Each entry that follows should be given again word for word; please leave out its pictures.

-- Data extract follows --

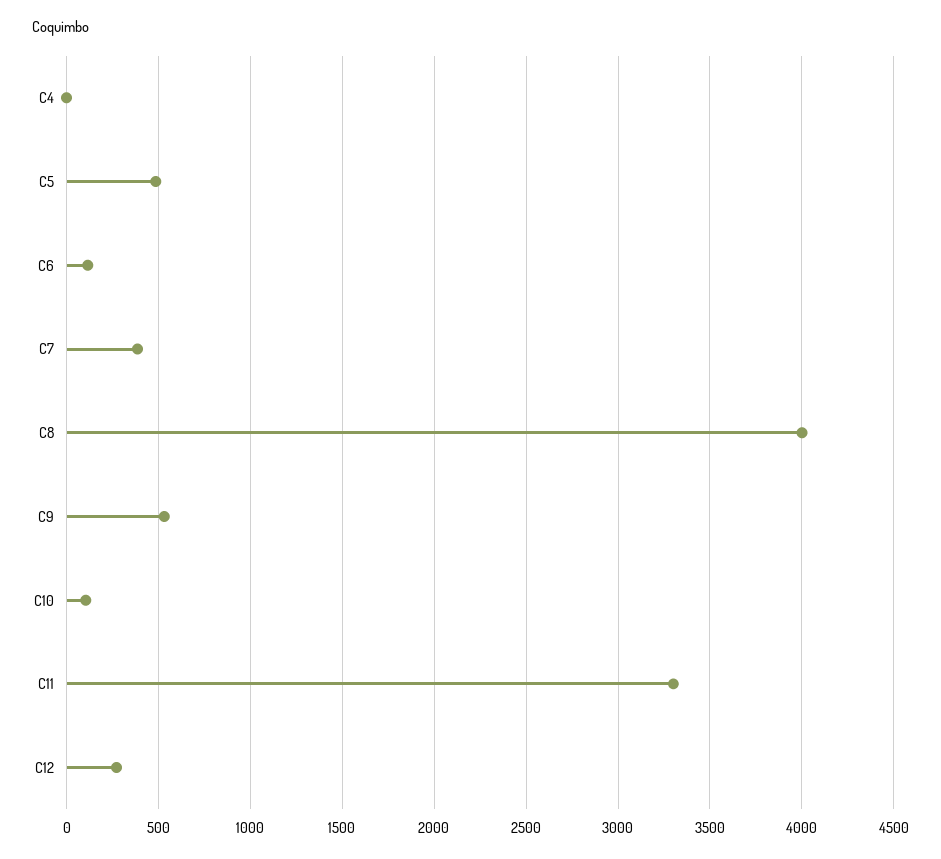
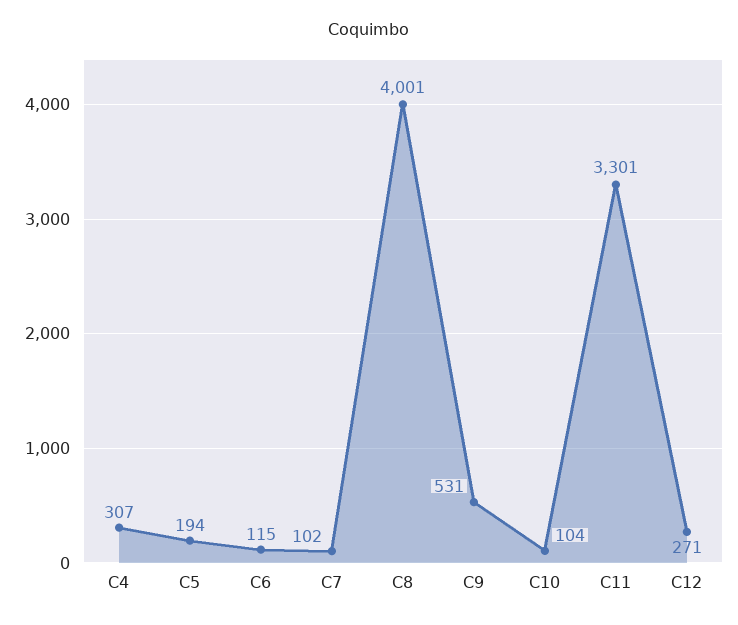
C4: 0 -> 307
C5: 500 -> 194
C7: 400 -> 102

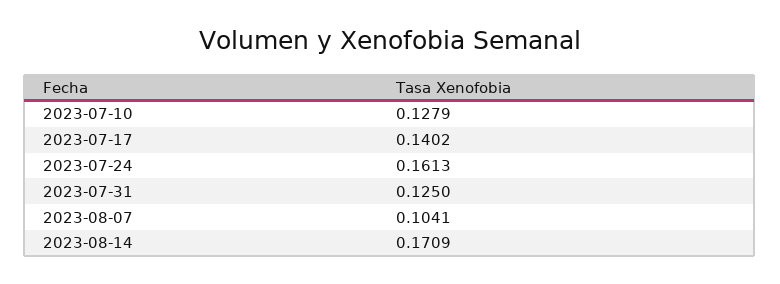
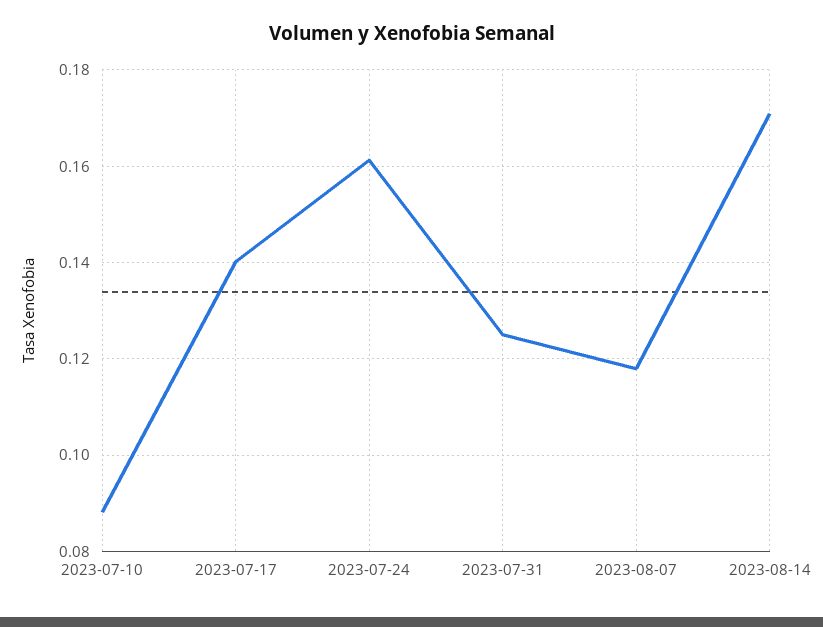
2023-07-10: 0.1279 -> 0.088
2023-08-07: 0.1041 -> 0.118

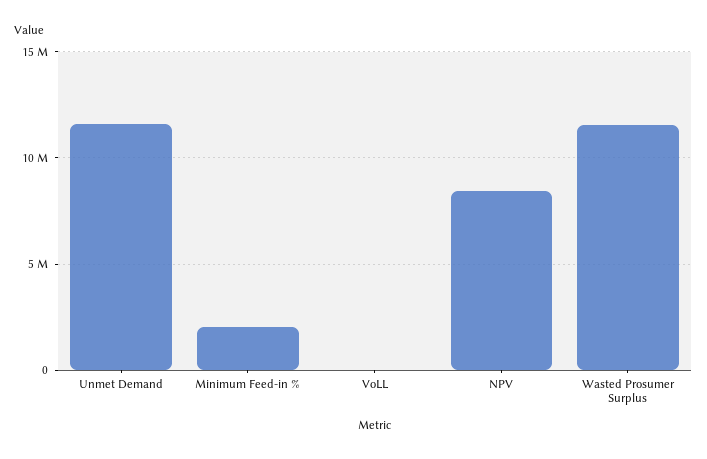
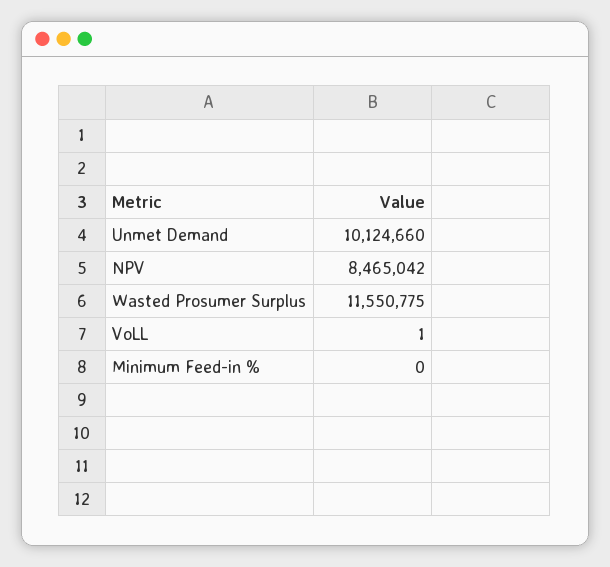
Unmet Demand: 11500000 -> 10124660
Minimum Feed-in %: 2000000 -> 0

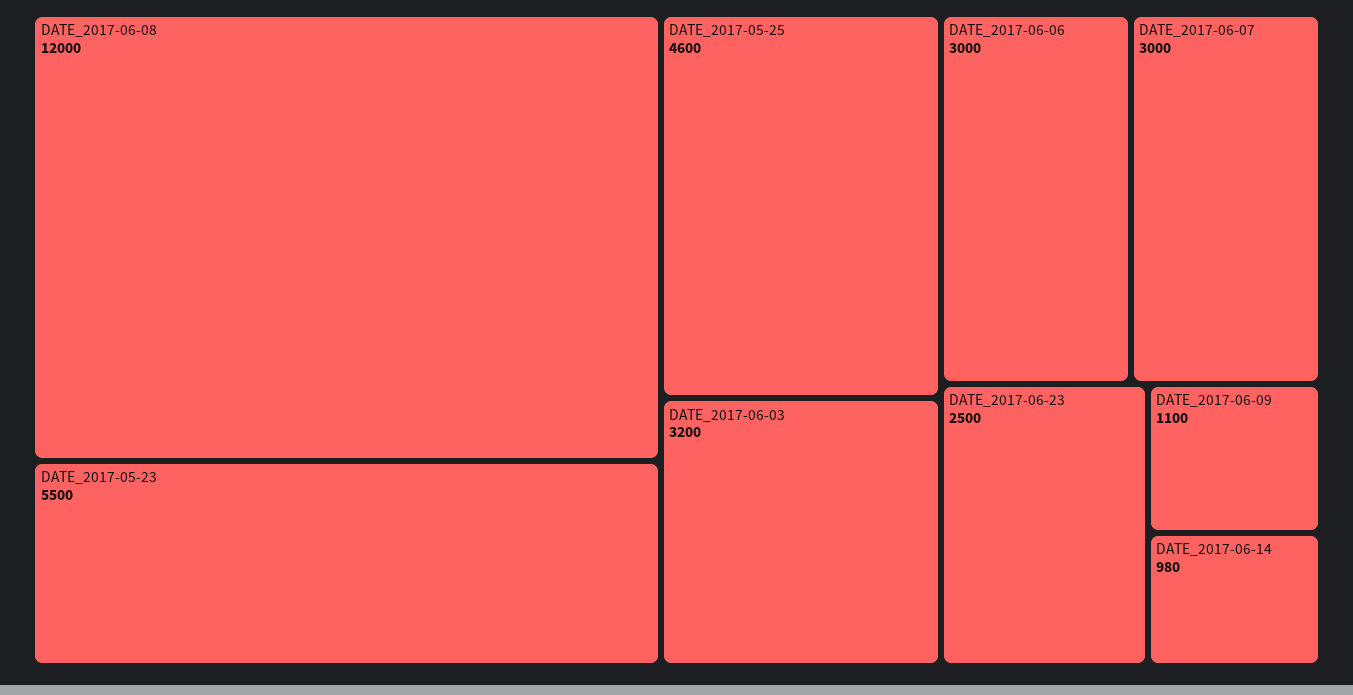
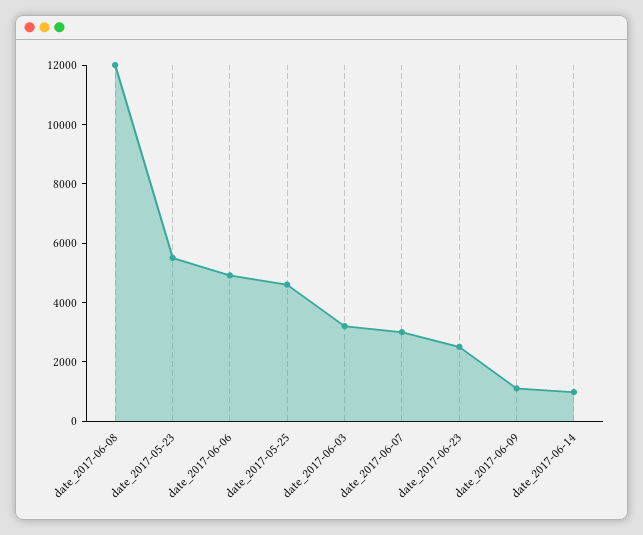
DATE_2017-06-06: 3000 -> 5000

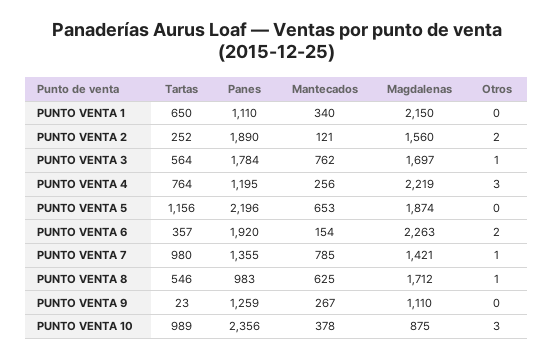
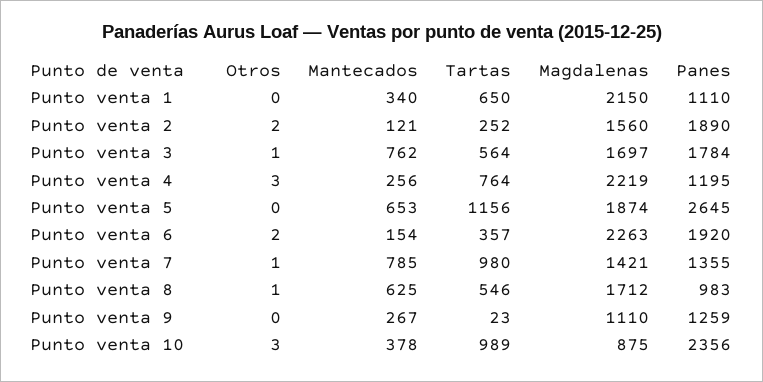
Panes, PUNTO VENTA 5: 2196 -> 2645

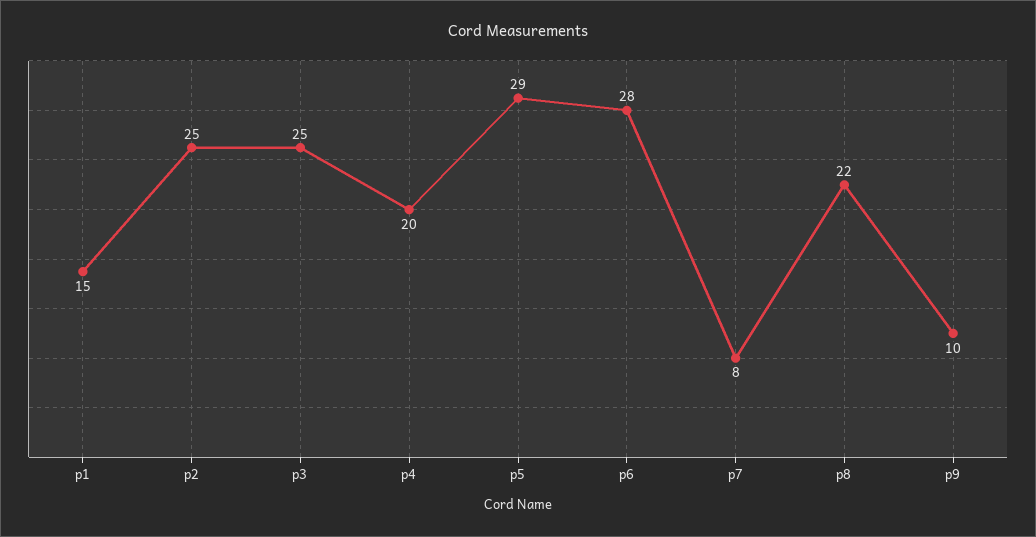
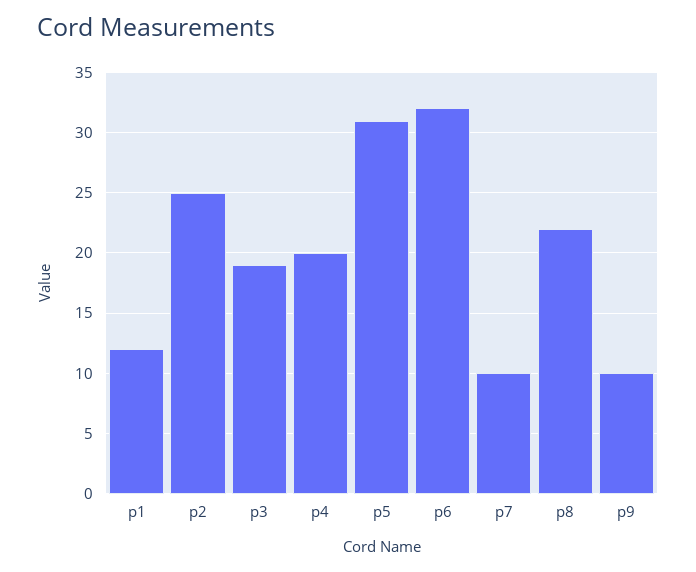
p1: 15 -> 12
p3: 25 -> 19
p5: 29 -> 31
p6: 28 -> 32
p7: 8 -> 10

-- Data extract concluded --

• **Written answer**
C4: 0 -> 307
C5: 500 -> 194
C7: 400 -> 102

2023-07-10: 0.1279 -> 0.088
2023-08-07: 0.1041 -> 0.118

Unmet Demand: 11500000 -> 10124660
Minimum Feed-in %: 2000000 -> 0

DATE_2017-06-06: 3000 -> 5000

Panes, PUNTO VENTA 5: 2196 -> 2645

p1: 15 -> 12
p3: 25 -> 19
p5: 29 -> 31
p6: 28 -> 32
p7: 8 -> 10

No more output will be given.